Die Trauben wurden zu Wein seit lang,
Die Rosen sind abgefallen;
Der alte Duft, der alte Klang,
Die mußten verwehn, verhallen.

II.
Und wenn ich dich jetzt wieder seh',
Bewegt mein Herz sich kaum;
Da thut mir's in der Seele weh
Daß alles Glück nur Traum.

Wie wir geliebt einst und geglüht,
Vergessen hätt' ich's bald;
Dein schönes Antlitz ist verblüht,
Ach! und mein Herz ist kalt.

Bedenk' ich wie in Lust und Schmerz
Du mein warst und ich dein,
Da könnt' ich weinen daß ein Herz
Kann gar so treulos sein.

III.
Sind das die Augen, kinderhaft,
Die mich so oft entzückt?
O schau' mich an mit jener Kraft,
Die mir den Sinn verrückt.

Wohl funkeln sie so prächtig her,
So mächtig wie zuvor -
Doch finden sie das Schloß nicht mehr
An meines Herzens Thor.

IV.
Ist das der Mund, der süße Mund
Der mich so oft geküßt?
Mir ist, ob ich zu dieser Stund'
Ihn wieder küssen müßt'.

Umsonst reichst du die Lippen her
Die sonst mich schier verbrannt -
Die Lippen kennen sich nicht mehr
Die sich so gut gekannt.

V.
Armes Herz! nicht länger wühle
In der Asche der Gefühle;
Von der Flammen stolzem Prunken
Blieben nur Erinn'rungsfunken.

Ach! wir mußten uns entfernen
Und allein zu leben lernen,
Lernen uns allein zu laben -
Lieben heißt sich nötig haben.

VI.
Eine Locke hab' ich noch von dir,
Die du mir in schöner Nacht gegeben;
Ist mir doch, als könnte ich an ihr
Alte Zeiten aus dem Grabe heben.

Wie ich gleich die alte Lust und Qual
In des Herzens tiefstem Grunde spüre,
Wenn ich diese Locke nur einmal
Mit den Fingerspitzen leis berühre!

Kind!
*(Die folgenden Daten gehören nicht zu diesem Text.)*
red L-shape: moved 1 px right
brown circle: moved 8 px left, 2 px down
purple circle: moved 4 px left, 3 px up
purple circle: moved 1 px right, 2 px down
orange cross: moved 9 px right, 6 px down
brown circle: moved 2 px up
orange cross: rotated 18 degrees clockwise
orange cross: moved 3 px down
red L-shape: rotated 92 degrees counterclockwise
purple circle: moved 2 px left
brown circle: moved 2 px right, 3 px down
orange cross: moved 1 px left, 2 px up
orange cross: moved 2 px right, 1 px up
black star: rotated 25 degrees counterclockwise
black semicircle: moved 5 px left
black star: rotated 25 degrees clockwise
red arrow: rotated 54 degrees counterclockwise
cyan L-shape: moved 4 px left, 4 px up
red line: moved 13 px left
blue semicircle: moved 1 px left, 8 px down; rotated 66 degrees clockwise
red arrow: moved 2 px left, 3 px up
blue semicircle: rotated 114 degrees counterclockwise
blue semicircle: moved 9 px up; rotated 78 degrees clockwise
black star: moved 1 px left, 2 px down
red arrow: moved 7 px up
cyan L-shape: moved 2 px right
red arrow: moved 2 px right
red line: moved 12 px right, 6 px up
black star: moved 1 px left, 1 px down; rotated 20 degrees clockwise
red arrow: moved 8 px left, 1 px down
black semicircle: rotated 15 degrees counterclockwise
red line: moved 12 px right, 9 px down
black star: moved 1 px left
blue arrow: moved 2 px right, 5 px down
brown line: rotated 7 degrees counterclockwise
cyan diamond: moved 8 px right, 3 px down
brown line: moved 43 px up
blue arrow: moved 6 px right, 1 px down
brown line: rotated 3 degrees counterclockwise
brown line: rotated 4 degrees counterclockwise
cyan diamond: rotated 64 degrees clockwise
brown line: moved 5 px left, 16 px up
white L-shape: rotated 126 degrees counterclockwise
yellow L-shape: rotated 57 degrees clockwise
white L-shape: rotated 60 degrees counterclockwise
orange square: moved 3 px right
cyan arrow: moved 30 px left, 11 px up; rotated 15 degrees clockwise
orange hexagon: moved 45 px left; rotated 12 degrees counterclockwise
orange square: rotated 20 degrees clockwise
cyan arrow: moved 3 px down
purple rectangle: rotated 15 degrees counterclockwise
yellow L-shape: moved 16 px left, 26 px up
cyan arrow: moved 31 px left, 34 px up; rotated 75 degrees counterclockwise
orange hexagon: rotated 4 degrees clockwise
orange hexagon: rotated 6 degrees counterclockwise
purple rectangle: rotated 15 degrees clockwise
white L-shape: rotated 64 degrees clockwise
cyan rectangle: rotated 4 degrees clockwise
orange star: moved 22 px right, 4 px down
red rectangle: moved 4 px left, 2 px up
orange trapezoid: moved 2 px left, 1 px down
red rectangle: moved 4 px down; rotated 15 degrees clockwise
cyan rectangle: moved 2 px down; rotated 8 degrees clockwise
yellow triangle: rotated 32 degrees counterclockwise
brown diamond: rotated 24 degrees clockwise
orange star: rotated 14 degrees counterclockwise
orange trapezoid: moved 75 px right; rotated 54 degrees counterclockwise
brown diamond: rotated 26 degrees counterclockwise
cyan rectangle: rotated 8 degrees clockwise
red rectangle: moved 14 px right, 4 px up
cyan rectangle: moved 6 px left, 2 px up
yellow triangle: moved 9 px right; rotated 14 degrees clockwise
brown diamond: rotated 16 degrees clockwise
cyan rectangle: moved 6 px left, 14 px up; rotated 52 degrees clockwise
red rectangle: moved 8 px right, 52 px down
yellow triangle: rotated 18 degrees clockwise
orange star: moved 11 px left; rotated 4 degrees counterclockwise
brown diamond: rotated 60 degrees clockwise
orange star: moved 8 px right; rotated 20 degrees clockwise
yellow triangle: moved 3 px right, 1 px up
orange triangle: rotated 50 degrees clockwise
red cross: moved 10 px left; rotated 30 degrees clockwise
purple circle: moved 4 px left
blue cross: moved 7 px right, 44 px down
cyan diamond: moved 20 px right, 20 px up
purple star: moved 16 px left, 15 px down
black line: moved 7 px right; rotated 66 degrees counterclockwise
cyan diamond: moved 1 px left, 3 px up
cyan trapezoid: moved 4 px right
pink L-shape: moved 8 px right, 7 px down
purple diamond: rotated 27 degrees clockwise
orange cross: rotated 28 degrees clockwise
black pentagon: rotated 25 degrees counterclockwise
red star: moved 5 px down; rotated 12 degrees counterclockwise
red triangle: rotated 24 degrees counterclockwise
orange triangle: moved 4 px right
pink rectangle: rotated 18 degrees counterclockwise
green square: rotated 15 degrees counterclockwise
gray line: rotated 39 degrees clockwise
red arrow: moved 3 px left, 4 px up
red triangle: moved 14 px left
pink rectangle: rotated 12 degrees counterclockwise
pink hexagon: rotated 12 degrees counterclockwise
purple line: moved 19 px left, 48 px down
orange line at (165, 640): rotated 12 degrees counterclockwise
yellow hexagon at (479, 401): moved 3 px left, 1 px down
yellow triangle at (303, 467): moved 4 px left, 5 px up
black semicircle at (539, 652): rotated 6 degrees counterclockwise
Dein Haar ist doch so reich und licht,
Aber wenn ich das lebend'ge fasse,
Weckt es die begrabne Liebe nicht
Wie die Locke, die verstorbne, blasse.

VII.
Schau' mich nicht an
Mit Augen voll Versprechen,
Es heilt kein Wahn
Das Bündniß das zerriß;
Es hält kein Erz
Die Ketten, die zerbrechen,
Es gleicht kein Herz
Dem Herzen das man ließ.

An meiner Brust
Kannst du nicht wieder blühen,
Die alte Lust
Verscheucht das junge Glück;
Der Rosenstrauß
Muß seinen Duft versprühen,
Er haucht ihn aus
Und nimmt ihn nicht zurück.

VIII.
Unsre Liebe ist nun ausgeträumt,
Seel' um Seele haben wir gegeben;
Wohl uns! daß wir keinen Kuß versäumt,
Eh' wir's dachten, faßte uns das Leben.

Klage nicht! es kann nicht anders sein -
Unsre Lust war eine strenge, herbe;
Manche Blume weckt ein Frühlingsschein,
Daß vom Reif der nächsten Nacht sie sterbe.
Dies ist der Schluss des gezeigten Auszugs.